# [Exercise requirements]
Transcribe the entries that follow, every word as written, and drop the pictures.

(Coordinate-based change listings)
....

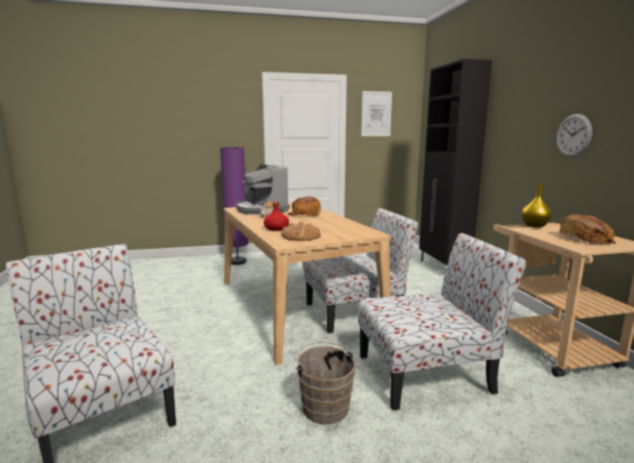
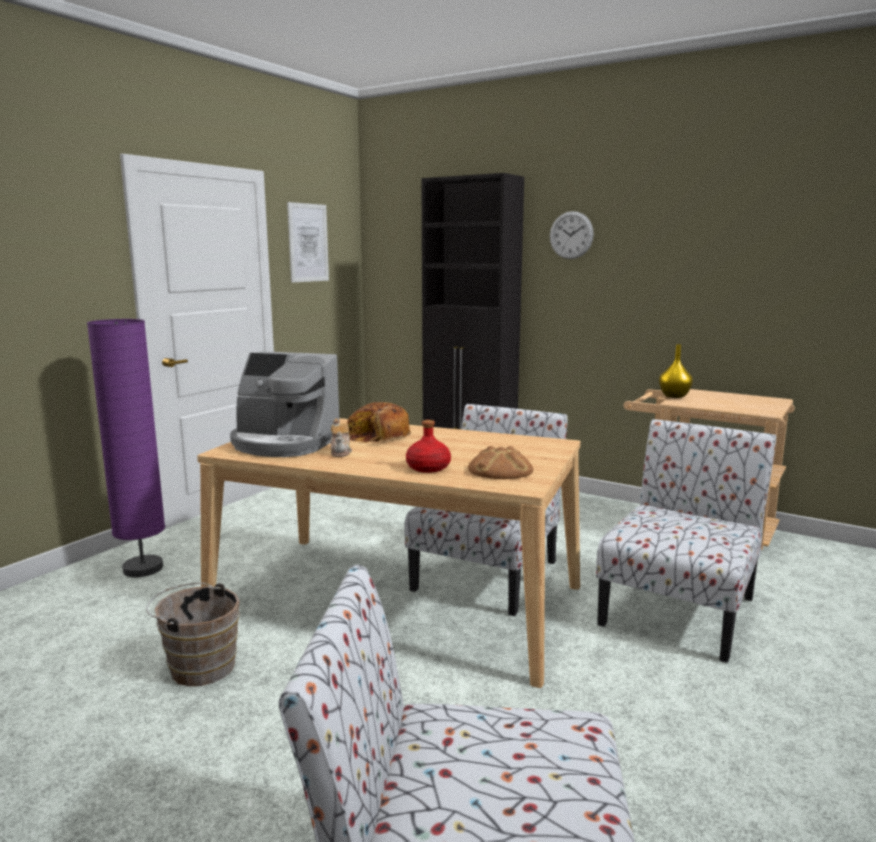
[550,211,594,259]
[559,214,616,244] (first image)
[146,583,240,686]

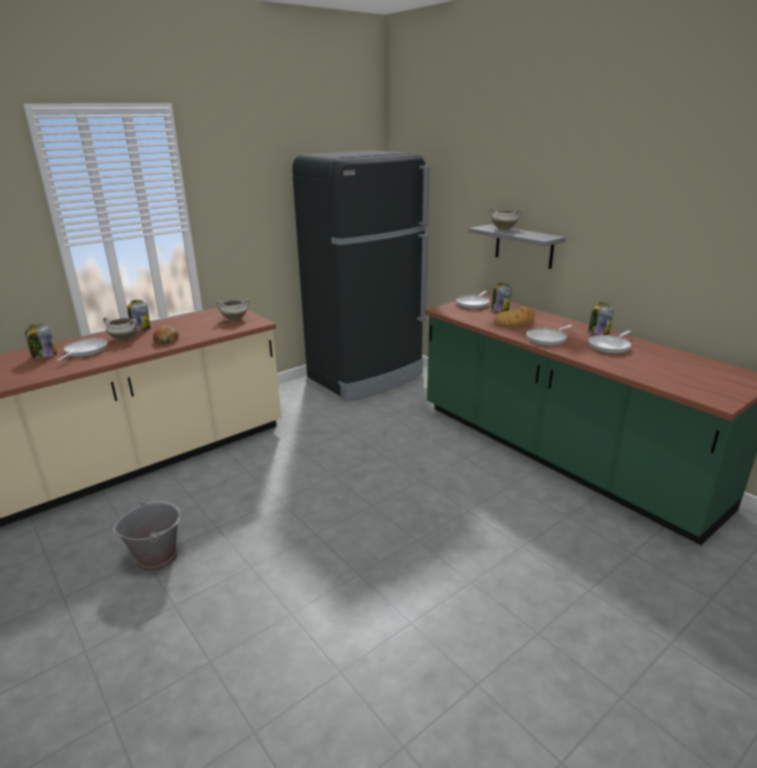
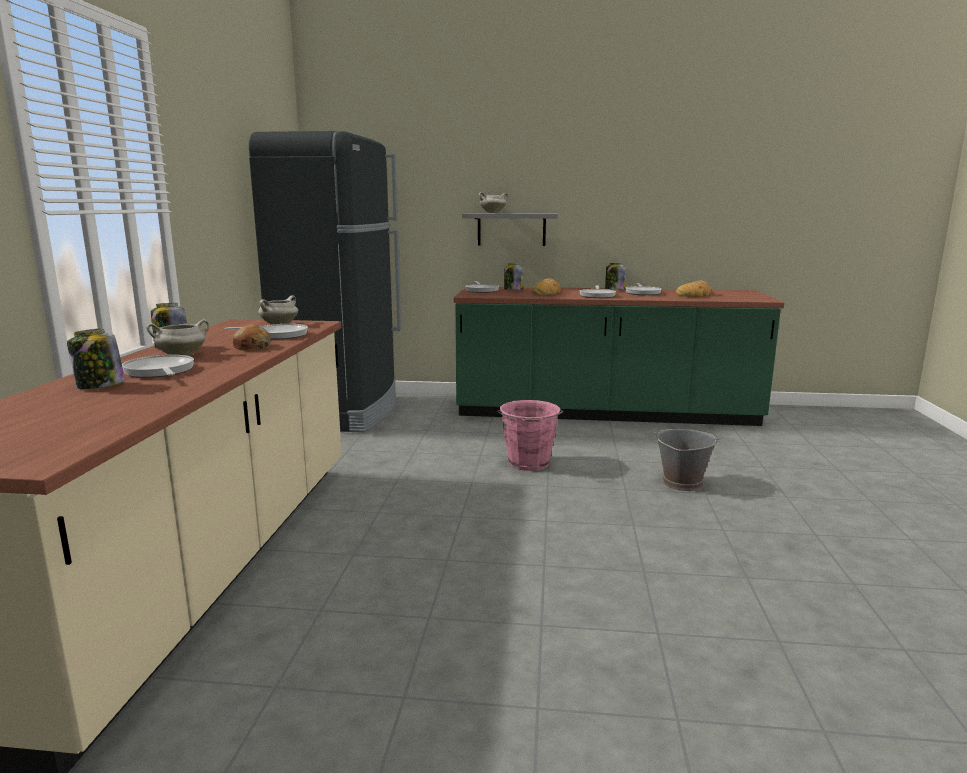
[654,429,720,491]
[676,281,711,297]
[225,324,308,340]
[497,400,563,471]

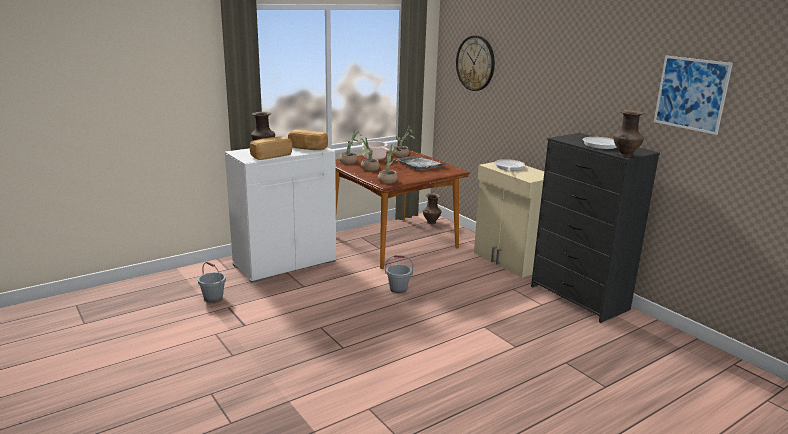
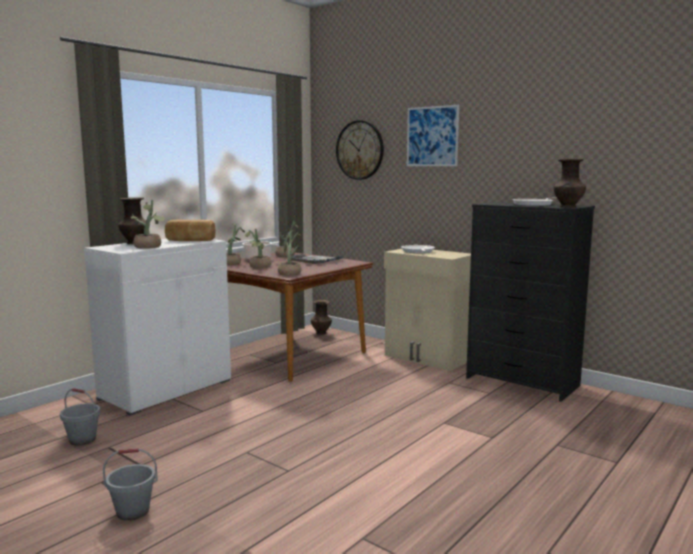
[407,105,459,166]
[131,200,165,249]
[103,448,158,521]

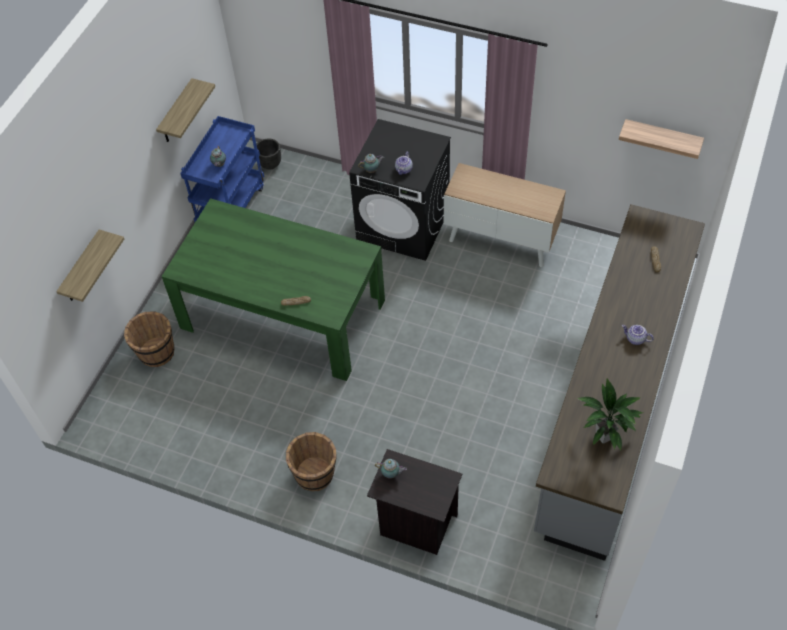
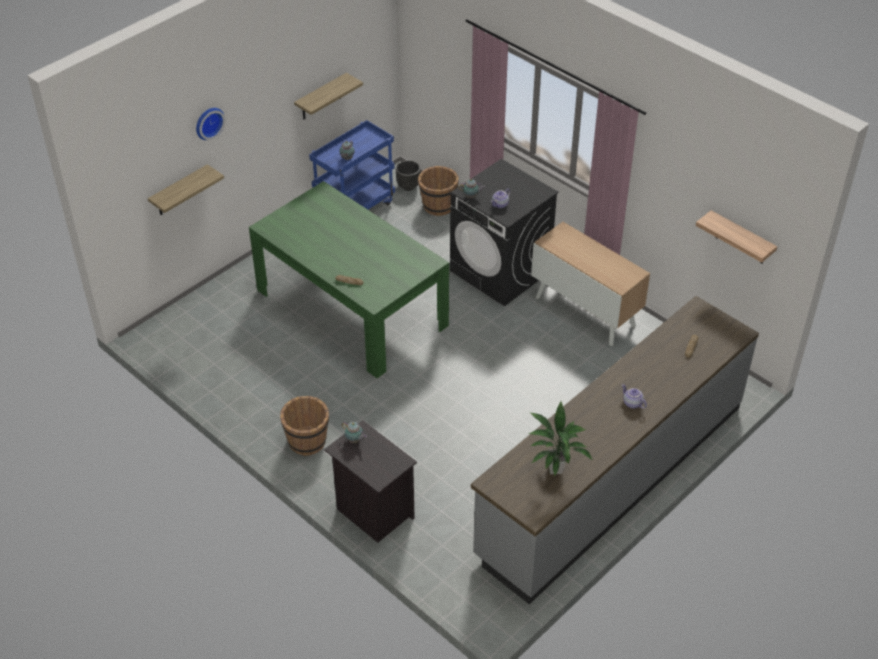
[418,166,459,216]
[196,108,225,140]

....

# [Answer to this task]
[550,211,594,259]
[559,214,616,244] (first image)
[146,583,240,686]

[654,429,720,491]
[676,281,711,297]
[225,324,308,340]
[497,400,563,471]

[407,105,459,166]
[131,200,165,249]
[103,448,158,521]

[418,166,459,216]
[196,108,225,140]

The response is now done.